# Tecumseh carburetor problem.



## ajmartin (Oct 18, 2004)

I have a 4.5 hp engine with a non-adjustable carburetor ( Series 9 I believe). 
The carb has been disassembled and cleaned, fuel is in the float chamber but doesn't get to the venturi. If I put a little fuel in the carb throat it will run for a few seconds. I read on Jack's Engine Repair site that the "emulsion tube" may be stuck in this type of carburetor and that the only solution is to replace the carb. Is this true? Has anyone had the same problem with this type of carburetor? Thanks.


----------



## geogrubb (Jul 28, 2006)

Make sure the bowl nut is clean some have 2 holes, some have 3, also it seems thers carbs are very finiky if the bowl gasket is not sealing properly. Have a good one. Geo


----------



## pyro_maniac69 (Aug 12, 2007)

does it have a carb with a plastic pick-up tube? if so, the o-rings might be bad and need to be replaced


----------



## ajmartin (Oct 18, 2004)

*Tecumseh carb.*

Yes it does have a plastic pick up tube. I did notice yesterday that I could move the pick up tube up and down in it's shaft and also noticed that the o-ring was not in the best of shape. I was at least able to get the engine running after I put it back together but it doesn't run at a steady speed. I guess I should try installing a new carb kit. 

Thanks for your help Pyro.


----------



## ajmartin (Oct 18, 2004)

Good day Pyro.. Would you know if there are supposed to be small o-rings at BOTH ends of that plastic pick-up tube?

I have the carburetor completely disassembled and have a new carb kit, but when I removed the plastic pick-up tube I could not see/find an o-ring on the venturi end of the tube... though it looks like it should have one.

Thanks again for your help.


----------



## 30yearTech (Sep 14, 2006)

ajmartin said:


> Good day Pyro.. Would you know if there are supposed to be small o-rings at BOTH ends of that plastic pick-up tube?
> 
> I have the carburetor completely disassembled and have a new carb kit, but when I removed the plastic pick-up tube I could not see/find an o-ring on the venturi end of the tube... though it looks like it should have one.
> 
> Thanks again for your help.


Yes, there is one at the top of the nozzle and one at the bottom. Many times when the nozzle is removed from the carburetor body the top O-Ring will remain up in the body of the carburetor, you will have to use a small pick or other item to remove the old O-Ring.

Best of Luck...


----------

→ **Listed entries**
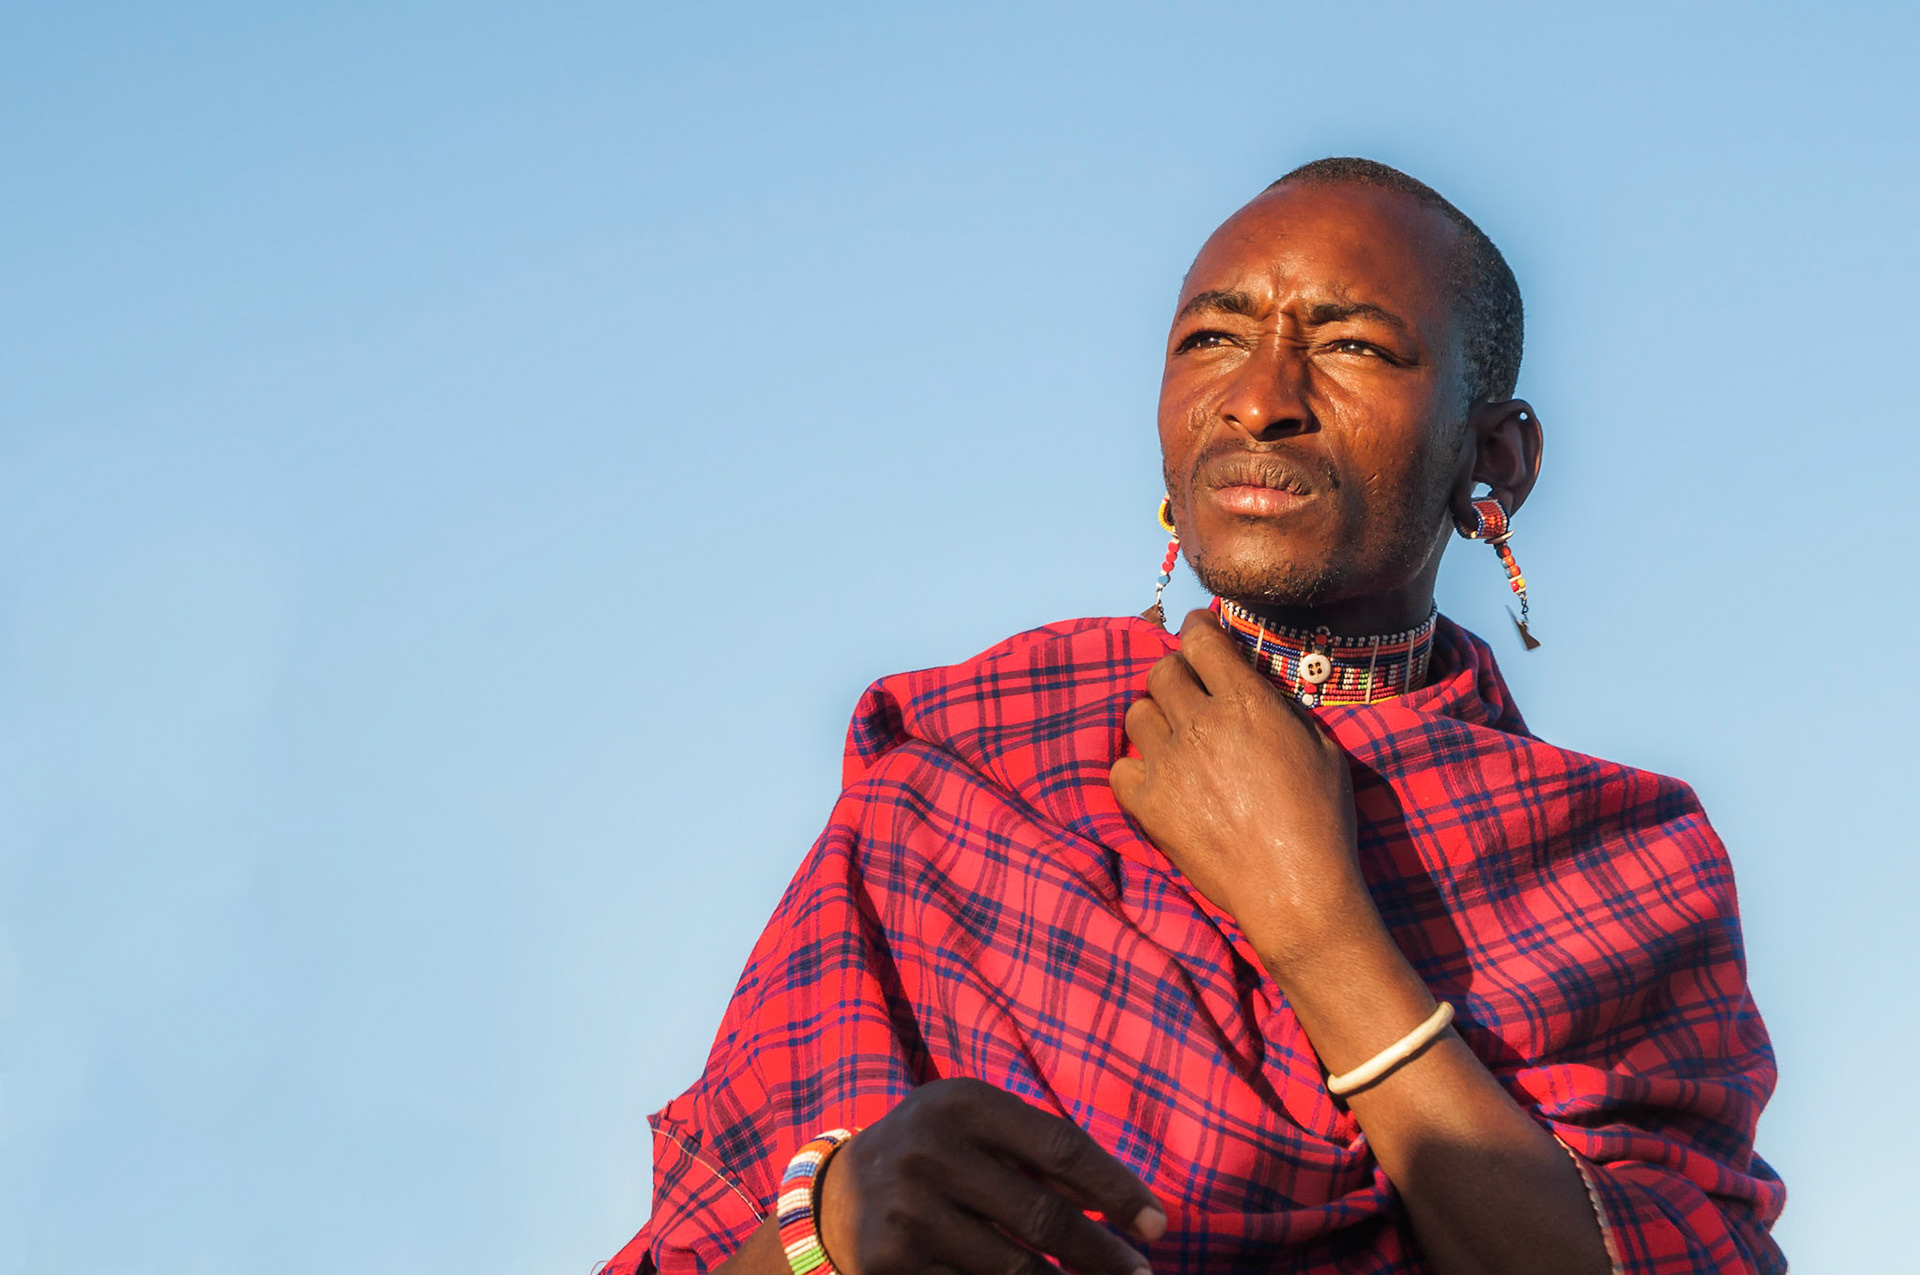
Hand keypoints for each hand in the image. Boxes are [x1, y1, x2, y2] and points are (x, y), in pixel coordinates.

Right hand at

---

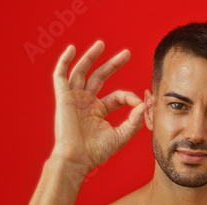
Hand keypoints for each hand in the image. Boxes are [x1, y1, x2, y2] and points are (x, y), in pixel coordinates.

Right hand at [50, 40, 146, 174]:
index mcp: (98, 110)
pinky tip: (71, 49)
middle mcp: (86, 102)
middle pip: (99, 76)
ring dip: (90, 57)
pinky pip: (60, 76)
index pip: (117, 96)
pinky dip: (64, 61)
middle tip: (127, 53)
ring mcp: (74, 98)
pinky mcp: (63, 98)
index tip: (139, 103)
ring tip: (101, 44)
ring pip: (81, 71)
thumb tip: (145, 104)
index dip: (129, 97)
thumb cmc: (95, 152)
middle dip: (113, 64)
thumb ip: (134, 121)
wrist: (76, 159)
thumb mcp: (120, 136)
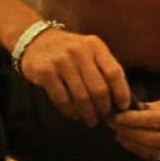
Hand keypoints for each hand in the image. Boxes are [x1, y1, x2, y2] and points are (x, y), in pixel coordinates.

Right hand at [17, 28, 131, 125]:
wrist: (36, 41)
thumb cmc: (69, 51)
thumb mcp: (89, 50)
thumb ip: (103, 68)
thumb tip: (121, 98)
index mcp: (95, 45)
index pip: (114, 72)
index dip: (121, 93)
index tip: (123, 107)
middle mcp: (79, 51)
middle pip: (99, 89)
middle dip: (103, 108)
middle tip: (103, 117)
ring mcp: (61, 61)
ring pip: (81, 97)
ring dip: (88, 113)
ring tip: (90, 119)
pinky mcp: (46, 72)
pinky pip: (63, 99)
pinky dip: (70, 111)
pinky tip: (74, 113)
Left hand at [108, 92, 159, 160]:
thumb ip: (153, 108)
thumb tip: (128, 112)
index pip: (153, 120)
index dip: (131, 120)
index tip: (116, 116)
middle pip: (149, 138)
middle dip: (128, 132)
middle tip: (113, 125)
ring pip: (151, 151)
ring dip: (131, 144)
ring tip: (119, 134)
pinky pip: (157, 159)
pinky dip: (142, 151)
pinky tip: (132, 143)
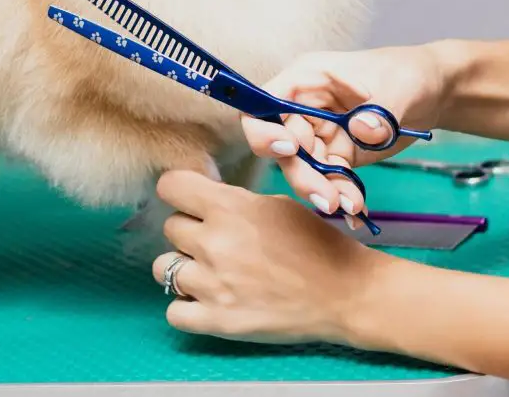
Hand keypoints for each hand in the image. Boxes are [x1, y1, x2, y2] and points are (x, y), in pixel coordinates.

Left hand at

---

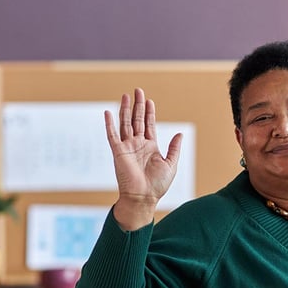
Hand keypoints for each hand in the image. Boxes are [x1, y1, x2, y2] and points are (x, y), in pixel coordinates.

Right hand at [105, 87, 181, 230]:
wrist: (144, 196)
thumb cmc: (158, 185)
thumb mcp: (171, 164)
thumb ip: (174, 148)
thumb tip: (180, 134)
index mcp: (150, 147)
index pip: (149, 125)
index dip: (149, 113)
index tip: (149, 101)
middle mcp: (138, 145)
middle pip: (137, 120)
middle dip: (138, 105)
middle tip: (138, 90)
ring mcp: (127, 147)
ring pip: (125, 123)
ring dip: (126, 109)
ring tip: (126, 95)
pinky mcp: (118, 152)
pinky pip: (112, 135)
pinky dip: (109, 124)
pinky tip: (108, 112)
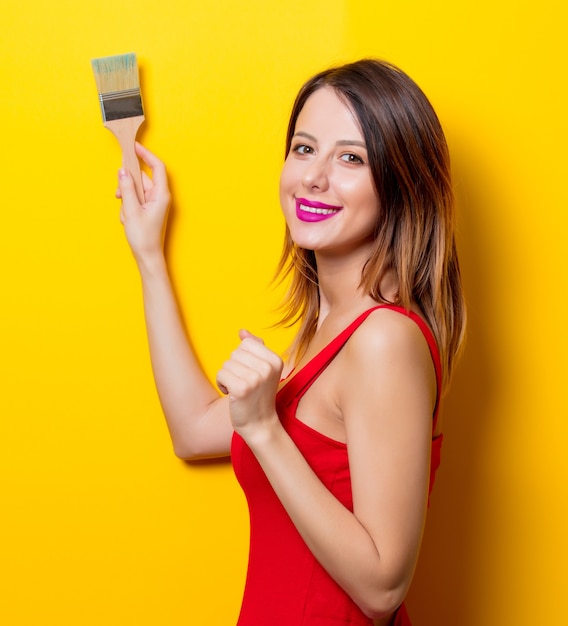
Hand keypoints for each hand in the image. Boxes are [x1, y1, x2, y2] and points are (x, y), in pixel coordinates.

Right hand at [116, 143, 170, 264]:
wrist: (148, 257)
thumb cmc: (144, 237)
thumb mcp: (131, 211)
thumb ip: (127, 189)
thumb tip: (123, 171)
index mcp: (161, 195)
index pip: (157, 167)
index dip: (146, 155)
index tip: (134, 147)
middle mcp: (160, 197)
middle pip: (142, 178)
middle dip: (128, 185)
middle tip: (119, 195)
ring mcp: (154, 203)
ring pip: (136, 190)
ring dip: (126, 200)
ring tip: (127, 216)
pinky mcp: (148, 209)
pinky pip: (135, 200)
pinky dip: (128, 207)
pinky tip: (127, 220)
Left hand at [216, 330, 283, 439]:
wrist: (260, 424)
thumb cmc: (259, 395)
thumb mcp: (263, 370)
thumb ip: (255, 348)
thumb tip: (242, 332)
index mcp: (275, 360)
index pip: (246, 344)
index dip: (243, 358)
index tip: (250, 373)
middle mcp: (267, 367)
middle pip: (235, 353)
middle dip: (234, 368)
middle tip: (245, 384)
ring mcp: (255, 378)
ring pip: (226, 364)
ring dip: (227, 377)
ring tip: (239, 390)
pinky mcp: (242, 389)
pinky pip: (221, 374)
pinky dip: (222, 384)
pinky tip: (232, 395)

→ **What to do**
Return the part of the Tecumseh carburetor thread between "## pyro_maniac69 (Aug" and "new carb kit.", inclusive, copied word for word. The records were taken from a different source.

→ **Result for this task**
## pyro_maniac69 (Aug 12, 2007)

does it have a carb with a plastic pick-up tube? if so, the o-rings might be bad and need to be replaced


----------



## ajmartin (Oct 18, 2004)

*Tecumseh carb.*

Yes it does have a plastic pick up tube. I did notice yesterday that I could move the pick up tube up and down in it's shaft and also noticed that the o-ring was not in the best of shape. I was at least able to get the engine running after I put it back together but it doesn't run at a steady speed. I guess I should try installing a new carb kit.